- [Bacaan Latihan]:
________

Salah satu isu penting di dalam hukum keenam adalah mengapa Allah memerintahkan bangsa Israel untuk membunuh habis tujuh suku di Kanaan? Pada hari Sepuluh Hukum diturunkan, Musa memerintahkan orang Lewi untuk membunuh tiga ribu saudaranya sendiri. Sebagai suatu perbandingan yang unik, ketika Roh Kudus turun, tiga ribu orang diselamatkan. Ini sungguh suatu rahasia yang Alkitab bukakan kepada kita untuk mengerti bagaimana Tuhan bekerja. 

Konsistensi Allah dan Perintah-Nya

Seorang profesor Buddha dari Taiwan mengomentari hal di atas sebagai alasan bahwa Allah Kristen tidak konsisten dan tidak damai, karena mengizinkan untuk membunuh. Ajaran Buddha menekankan perdamaian. Di Bangkok, di kuil Yu Fu Miao ada satu patung Buddha yang terbuat dari batu giok yang dijuluki Patung Perdamaian. Mereka meyakini bahwa siapa pun yang memiliki patung itu akan menikmati kedamaian. Tetapi demi untuk mendapatkan patung itu, mereka tidak segan-segan berperang. Patung ini diperebutkan oleh Myanmar dan Thailand selama beratus-ratus tahun. Inikah kedamaian? Oleh karena itu, kita tidak boleh mempermainkan perintah “Jangan membunuh” dengan sembarangan. Untuk itu, kita perlu mendalami hukum keenam ini dengan teliti dan yang tidak banyak dibahas di banyak gereja.
  1. Tuhan memakai orang tua yang melanggar hukum. Tuhan memakai Musa yang dilahirkan dari orang tua yang tidak taat kepada hukum Mesir, sehingga Musa tidak sampai mati dibunuh oleh Firaun. Dari fakta ini, kita harus mempelajari sifat hukum Allah yang bersifat paradoks. Kita tidak boleh sembarangan menafsirkan firman Tuhan secara harfiah, tanpa memperhatikan konteks dan pengertian Alkitab secara keseluruhan, sesuai dengan kebenaran Allah.
  2. Tuhan memakai pembunuh untuk memerintahkan jangan membunuh. Sebelum menerima hukum ini, Musa sudah pernah membunuh. Hal ini mengajar Musa untuk tidak sombong karena dia sendiri gagal menjalankan Hukum Taurat. Dengan itu dia belajar mengerti kesulitan orang lain yang jatuh ke dalam dosa dengan melanggar hukum.

________

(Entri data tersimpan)
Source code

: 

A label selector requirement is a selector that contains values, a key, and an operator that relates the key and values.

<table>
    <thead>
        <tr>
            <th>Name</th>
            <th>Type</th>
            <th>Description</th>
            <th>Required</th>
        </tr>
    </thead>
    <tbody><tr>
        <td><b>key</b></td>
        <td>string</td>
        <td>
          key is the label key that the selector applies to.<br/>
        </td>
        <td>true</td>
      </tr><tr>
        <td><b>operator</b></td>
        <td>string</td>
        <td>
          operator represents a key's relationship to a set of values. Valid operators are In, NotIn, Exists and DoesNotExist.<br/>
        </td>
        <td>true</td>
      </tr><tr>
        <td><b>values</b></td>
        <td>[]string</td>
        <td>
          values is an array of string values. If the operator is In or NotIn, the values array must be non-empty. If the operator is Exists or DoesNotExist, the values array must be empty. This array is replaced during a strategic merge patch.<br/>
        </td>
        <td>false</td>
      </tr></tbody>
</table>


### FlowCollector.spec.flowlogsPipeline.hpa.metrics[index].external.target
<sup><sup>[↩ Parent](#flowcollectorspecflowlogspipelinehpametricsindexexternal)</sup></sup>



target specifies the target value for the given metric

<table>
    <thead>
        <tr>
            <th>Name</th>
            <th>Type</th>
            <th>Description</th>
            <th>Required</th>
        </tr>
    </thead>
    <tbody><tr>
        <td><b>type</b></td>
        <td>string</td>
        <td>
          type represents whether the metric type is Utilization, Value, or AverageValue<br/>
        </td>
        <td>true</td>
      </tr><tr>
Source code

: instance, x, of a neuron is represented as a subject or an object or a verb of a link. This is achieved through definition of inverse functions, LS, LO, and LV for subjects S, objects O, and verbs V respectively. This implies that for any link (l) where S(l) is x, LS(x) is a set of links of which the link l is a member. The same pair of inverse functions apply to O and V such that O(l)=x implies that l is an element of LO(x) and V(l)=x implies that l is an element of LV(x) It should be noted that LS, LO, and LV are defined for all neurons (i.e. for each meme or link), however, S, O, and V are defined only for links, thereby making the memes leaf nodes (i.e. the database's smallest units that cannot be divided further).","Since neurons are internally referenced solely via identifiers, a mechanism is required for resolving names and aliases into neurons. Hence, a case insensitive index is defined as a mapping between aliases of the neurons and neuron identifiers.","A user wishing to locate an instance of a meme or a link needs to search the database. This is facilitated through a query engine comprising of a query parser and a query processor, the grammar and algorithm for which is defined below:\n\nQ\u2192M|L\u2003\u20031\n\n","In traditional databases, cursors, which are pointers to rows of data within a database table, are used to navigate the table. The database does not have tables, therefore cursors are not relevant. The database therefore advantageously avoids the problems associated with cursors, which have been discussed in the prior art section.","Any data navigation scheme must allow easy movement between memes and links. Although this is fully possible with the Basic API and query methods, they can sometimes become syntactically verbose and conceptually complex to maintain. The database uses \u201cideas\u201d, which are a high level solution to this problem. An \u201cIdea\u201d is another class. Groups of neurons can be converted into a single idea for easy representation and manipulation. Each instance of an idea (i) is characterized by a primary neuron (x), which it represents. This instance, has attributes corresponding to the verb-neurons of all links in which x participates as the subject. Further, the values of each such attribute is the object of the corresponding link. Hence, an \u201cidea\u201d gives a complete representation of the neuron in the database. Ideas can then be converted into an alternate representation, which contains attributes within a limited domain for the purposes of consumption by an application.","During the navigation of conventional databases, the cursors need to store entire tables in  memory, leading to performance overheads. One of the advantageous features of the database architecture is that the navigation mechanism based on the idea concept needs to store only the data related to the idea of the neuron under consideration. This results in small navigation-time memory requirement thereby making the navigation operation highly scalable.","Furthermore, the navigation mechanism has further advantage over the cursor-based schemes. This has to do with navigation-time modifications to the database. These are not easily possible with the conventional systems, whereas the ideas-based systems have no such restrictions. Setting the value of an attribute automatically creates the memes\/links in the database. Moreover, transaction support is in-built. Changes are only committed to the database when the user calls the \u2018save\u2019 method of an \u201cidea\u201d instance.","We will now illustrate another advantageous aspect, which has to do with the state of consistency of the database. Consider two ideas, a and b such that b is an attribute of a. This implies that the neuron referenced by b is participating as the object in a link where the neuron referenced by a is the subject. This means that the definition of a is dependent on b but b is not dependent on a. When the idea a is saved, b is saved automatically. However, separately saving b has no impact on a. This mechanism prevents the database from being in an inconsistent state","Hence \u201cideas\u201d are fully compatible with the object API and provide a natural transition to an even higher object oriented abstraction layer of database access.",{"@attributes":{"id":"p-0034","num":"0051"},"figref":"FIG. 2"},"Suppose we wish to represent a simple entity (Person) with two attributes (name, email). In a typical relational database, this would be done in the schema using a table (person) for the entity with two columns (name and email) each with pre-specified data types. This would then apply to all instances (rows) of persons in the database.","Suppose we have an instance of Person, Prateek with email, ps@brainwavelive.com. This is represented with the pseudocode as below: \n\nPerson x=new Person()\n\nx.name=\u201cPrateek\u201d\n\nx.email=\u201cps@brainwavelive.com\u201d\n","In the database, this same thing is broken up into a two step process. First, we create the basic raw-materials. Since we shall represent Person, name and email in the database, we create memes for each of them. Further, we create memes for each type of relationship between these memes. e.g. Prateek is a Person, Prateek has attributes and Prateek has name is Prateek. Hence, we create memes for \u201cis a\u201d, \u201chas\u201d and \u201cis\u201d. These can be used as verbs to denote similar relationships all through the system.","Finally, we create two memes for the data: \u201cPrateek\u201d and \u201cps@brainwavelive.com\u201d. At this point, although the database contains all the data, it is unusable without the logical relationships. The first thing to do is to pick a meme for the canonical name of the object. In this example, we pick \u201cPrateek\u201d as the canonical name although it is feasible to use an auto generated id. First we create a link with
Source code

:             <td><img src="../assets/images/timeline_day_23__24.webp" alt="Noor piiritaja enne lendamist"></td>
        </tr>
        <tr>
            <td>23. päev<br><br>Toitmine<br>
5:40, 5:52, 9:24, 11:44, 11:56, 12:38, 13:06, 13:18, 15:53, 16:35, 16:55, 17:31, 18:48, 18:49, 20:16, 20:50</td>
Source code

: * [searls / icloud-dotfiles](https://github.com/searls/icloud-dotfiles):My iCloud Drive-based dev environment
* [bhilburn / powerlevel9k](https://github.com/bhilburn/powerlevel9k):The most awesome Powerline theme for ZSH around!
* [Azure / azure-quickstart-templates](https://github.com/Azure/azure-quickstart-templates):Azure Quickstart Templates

________

- [Yang Harus Dikerjakan]: Perbarui bagian teks tentang hukum keenam, semuanya mulai dari "Konsistensi Allah dan" turun sampai ke "di banyak gereja.", lalu tuliskan kembali dengan "Myanmar" diganti menjadi "Burma". Baris-baris data ini berasal dari sumber yang berbeda.

- [Jawaban Latihan]:
Konsistensi Allah dan Perintah-Nya

Seorang profesor Buddha dari Taiwan mengomentari hal di atas sebagai alasan bahwa Allah Kristen tidak konsisten dan tidak damai, karena mengizinkan untuk membunuh. Ajaran Buddha menekankan perdamaian. Di Bangkok, di kuil Yu Fu Miao ada satu patung Buddha yang terbuat dari batu giok yang dijuluki Patung Perdamaian. Mereka meyakini bahwa siapa pun yang memiliki patung itu akan menikmati kedamaian. Tetapi demi untuk mendapatkan patung itu, mereka tidak segan-segan berperang. Patung ini diperebutkan oleh Burma dan Thailand selama beratus-ratus tahun. Inikah kedamaian? Oleh karena itu, kita tidak boleh mempermainkan perintah “Jangan membunuh” dengan sembarangan. Untuk itu, kita perlu mendalami hukum keenam ini dengan teliti dan yang tidak banyak dibahas di banyak gereja.